Movie Buffs Look for Film Flubs

ByABC News
January 29, 2002, 6:06 PM

March 20 -- Filmmakers beware: There's a new set of critics out there, sitting at home picking movies apart frame by frame, and then sharing the blunders with thousands of other nitpickers.

Not only have high-quality, at-home toys like DVD players made it easier to watch scenes from a movie over and over slowing them down, freezing them and finding any mistakes but that very activity has also spawned an Internet rage, with film buffs e-mailing their little hearts out.

Wrong Time Span

Gladiator earned five Academy Awards in 2000, but if there was an Oscar category for flubs, the mega-hit may have been a contender for that as well.

According to film flub expert Bill Givens and the people who visit his Web site devoted to movie mistakes, Gladiator has more than 100 glitches. One of Givens' favorites is a chariot racing scene where viewers get a glimpse of an attachment that couldn't possibly have existed in ancient Roman times.

"The chariot flips over and you can see this gas cartridge underneath the chariot that was used to flip it," said Givens, who has written five books about mistakes in movies.

Anachronisms like that are a common error, says Givens. For example, even though Titanic pocketed 12 Oscars, not everything about the blockbuster was exactly ship-shape.

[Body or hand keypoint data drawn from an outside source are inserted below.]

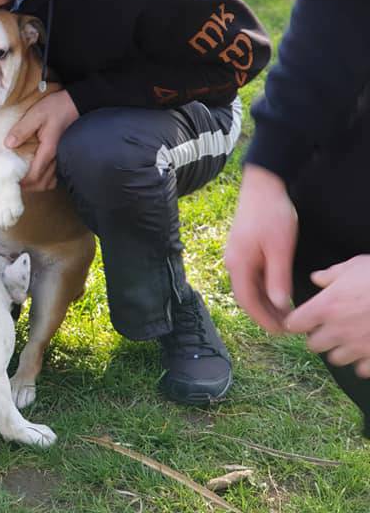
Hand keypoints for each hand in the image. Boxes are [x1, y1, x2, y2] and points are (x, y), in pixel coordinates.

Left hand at [3, 90, 78, 191]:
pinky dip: (44, 179)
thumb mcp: (36, 114)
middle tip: (13, 182)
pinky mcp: (62, 156)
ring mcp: (61, 159)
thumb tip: (8, 144)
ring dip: (36, 185)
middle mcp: (56, 158)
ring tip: (22, 179)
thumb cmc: (56, 107)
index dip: (22, 182)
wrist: (76, 103)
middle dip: (28, 187)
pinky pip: (54, 175)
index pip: (35, 176)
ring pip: (49, 182)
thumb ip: (22, 129)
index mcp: (48, 150)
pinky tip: (34, 172)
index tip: (9, 180)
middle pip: (42, 184)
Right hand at [224, 164, 297, 332]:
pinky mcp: (242, 249)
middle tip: (285, 328)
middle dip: (264, 314)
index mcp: (238, 264)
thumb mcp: (280, 249)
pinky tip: (276, 292)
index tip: (281, 331)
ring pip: (248, 287)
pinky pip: (250, 277)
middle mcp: (232, 262)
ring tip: (283, 314)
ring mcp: (235, 255)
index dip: (263, 319)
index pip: (248, 302)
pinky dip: (262, 289)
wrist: (262, 187)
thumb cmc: (271, 215)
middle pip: (245, 297)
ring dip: (264, 303)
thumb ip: (277, 278)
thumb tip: (278, 304)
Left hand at [285, 256, 369, 377]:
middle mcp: (338, 331)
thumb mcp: (355, 266)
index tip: (306, 318)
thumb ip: (332, 274)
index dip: (298, 321)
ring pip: (336, 359)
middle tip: (329, 328)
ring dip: (340, 350)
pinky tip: (369, 349)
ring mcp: (359, 347)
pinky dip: (363, 362)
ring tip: (350, 338)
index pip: (294, 324)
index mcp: (326, 307)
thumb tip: (317, 278)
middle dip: (319, 337)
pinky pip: (362, 369)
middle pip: (313, 345)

In one scene, Jack, played by Leonardo DiCaprio, warns Rose, played by Kate Winslet, that if she were to jump off the ship, the water below would be awfully cold. He would know, he said, from his ice-fishing days in Wisconsin on Lake Wisota. Interesting, because the Titanic sank in 1912, and Lake Wisota, a manmade lake, wasn't built until 1917.

Errors in Continuity

Another typical type of mistake deals with continuity, when from one scene to the next, things are not consistent or the flow of the story is interrupted. In one Titanic scene, for example, Winslet has bangs on her forehead, then in the next frame, her hair is combed back, and then it's back to bangs.